The plantaris muscle is a small, thin ankle muscle that attaches to the inner, or medial aspect of the heel bone. It assists the larger calf muscles in flexing the ankle downward and works to increase lower leg proprioception, or the body's awareness of where its at in nature. Incorrect pedaling technique and poor body mechanics are the source of the plantaris muscle creating heel pain from bike riding.
On the Bike
Correct bike fit and correct technique will lessen and prevent heel pain from cycling. Have an experienced rider or bike shop professional fit your bike to your body size.
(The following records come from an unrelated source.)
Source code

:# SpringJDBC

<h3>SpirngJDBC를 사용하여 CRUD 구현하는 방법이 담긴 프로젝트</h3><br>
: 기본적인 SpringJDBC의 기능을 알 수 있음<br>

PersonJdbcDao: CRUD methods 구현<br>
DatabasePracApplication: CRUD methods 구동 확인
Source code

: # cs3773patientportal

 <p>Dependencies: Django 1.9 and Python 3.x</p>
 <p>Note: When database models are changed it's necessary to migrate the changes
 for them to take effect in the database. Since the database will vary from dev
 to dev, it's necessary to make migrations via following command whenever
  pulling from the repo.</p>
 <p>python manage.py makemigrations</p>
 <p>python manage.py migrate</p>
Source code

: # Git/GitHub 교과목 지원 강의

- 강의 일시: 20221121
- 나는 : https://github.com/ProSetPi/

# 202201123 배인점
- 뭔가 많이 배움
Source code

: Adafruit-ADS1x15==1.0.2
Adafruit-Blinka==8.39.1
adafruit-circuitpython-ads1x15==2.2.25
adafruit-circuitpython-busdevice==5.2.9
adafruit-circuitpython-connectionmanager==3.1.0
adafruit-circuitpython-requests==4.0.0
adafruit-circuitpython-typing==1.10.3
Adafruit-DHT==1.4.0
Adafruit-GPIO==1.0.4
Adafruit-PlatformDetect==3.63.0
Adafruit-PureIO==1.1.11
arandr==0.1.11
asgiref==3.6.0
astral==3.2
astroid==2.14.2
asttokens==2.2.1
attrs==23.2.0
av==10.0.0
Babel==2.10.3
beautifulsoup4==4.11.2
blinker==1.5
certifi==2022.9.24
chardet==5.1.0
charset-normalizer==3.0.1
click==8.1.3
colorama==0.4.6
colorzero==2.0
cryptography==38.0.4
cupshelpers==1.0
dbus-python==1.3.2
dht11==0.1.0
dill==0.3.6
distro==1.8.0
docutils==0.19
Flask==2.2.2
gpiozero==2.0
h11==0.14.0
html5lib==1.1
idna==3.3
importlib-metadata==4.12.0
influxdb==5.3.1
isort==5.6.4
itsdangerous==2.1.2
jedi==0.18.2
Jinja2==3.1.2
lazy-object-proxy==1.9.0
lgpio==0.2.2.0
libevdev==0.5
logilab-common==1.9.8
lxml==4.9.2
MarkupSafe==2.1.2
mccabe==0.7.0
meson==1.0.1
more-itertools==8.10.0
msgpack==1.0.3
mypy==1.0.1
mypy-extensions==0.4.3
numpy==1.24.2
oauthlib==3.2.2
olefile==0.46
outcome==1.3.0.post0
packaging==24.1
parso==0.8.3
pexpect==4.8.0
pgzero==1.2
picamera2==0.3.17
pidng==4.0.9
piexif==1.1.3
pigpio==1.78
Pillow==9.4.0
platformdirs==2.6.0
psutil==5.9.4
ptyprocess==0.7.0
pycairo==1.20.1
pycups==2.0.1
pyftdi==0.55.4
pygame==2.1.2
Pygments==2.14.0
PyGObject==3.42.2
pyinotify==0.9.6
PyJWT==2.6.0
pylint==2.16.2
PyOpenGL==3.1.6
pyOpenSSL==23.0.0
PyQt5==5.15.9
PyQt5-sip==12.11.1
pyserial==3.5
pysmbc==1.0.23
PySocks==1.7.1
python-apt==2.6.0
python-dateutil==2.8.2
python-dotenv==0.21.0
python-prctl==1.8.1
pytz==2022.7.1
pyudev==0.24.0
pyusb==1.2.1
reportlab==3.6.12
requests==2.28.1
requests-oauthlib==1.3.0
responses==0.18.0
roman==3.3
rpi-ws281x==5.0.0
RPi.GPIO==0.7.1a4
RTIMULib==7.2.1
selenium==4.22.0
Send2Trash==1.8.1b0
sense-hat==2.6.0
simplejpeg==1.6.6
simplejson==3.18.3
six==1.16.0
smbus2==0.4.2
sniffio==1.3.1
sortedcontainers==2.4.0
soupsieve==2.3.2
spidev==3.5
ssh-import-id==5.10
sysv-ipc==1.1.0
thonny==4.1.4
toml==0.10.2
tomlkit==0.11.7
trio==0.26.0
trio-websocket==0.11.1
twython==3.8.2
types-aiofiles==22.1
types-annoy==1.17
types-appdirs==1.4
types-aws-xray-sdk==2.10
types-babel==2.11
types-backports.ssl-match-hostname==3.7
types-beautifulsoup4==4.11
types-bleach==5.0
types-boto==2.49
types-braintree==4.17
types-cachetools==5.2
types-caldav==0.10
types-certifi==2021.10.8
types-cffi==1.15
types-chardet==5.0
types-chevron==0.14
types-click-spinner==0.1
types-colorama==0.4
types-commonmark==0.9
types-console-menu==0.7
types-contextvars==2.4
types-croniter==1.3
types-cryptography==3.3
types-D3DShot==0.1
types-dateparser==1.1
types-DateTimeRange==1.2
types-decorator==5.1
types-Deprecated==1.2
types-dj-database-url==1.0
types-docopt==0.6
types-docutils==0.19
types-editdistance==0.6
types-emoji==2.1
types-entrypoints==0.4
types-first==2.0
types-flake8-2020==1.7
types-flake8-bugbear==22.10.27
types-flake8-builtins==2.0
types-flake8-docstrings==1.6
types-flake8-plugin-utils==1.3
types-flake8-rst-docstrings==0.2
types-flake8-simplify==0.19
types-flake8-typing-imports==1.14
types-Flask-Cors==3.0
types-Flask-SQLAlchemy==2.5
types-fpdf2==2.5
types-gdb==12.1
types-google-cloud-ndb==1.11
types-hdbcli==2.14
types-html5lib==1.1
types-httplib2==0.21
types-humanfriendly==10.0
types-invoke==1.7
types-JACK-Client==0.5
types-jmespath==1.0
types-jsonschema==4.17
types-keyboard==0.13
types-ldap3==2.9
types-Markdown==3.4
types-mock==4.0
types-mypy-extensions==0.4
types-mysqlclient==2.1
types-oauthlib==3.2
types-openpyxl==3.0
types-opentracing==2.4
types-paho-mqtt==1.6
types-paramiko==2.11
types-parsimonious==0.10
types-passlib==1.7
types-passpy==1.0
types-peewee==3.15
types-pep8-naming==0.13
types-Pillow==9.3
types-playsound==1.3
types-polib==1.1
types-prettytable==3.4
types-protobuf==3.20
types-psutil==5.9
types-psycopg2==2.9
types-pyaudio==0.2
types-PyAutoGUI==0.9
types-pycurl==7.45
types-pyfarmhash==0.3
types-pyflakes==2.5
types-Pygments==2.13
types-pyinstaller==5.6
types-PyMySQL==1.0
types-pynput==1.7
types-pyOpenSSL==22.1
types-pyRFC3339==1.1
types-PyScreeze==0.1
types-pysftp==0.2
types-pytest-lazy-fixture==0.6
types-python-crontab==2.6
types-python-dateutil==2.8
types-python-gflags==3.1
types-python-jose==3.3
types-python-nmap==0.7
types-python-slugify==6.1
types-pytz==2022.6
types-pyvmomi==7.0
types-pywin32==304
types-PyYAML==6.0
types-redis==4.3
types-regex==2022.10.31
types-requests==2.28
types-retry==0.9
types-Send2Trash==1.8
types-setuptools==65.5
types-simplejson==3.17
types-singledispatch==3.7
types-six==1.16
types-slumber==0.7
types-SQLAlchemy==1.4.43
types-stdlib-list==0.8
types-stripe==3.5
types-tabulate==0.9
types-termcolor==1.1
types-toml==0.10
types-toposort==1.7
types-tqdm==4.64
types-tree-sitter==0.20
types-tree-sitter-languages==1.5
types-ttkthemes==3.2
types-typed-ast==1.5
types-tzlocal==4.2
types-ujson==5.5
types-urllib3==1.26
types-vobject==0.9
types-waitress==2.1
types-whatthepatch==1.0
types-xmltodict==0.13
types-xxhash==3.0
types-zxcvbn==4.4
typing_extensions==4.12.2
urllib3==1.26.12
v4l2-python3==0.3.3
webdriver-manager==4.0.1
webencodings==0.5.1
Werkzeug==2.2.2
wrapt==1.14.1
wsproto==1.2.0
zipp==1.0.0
Proper bike fit maximizes efficiency, reduces stress on the muscloskeletal system and ensures proper movement patterns. Use proper technique while pedaling. Incorrect body mechanics and body positioning increase the pressure on the foot, heel and lower leg, thus leading to injury. Overtraining, including inadequate rest between rides and increasing intensity and duration too quickly lead to pain and injury. Increase your cycling volume in gradual increments to eliminate overuse injuries. Consider getting properly fitted for cycling shoes which are stiffer than other athletic shoes, and could help combat issues like plantar fasciitis.
Off the Bike
Warm up before and cool down after riding. Dynamic motions and static stretches will supply ample blood flow to the muscles and increase joint range of motion. Stretch and massage the calf muscles and achilles tendon. These powerful muscles are major movers and exert a tremendous amount of pull on the calcaneous. Stretching and massage decreases their tension on the heel bone and eliminates the origin of the pain. Strengthen your core muscles. Strong abdominal and low back muscles combat fatigue that leads to poor riding technique and poor positioning.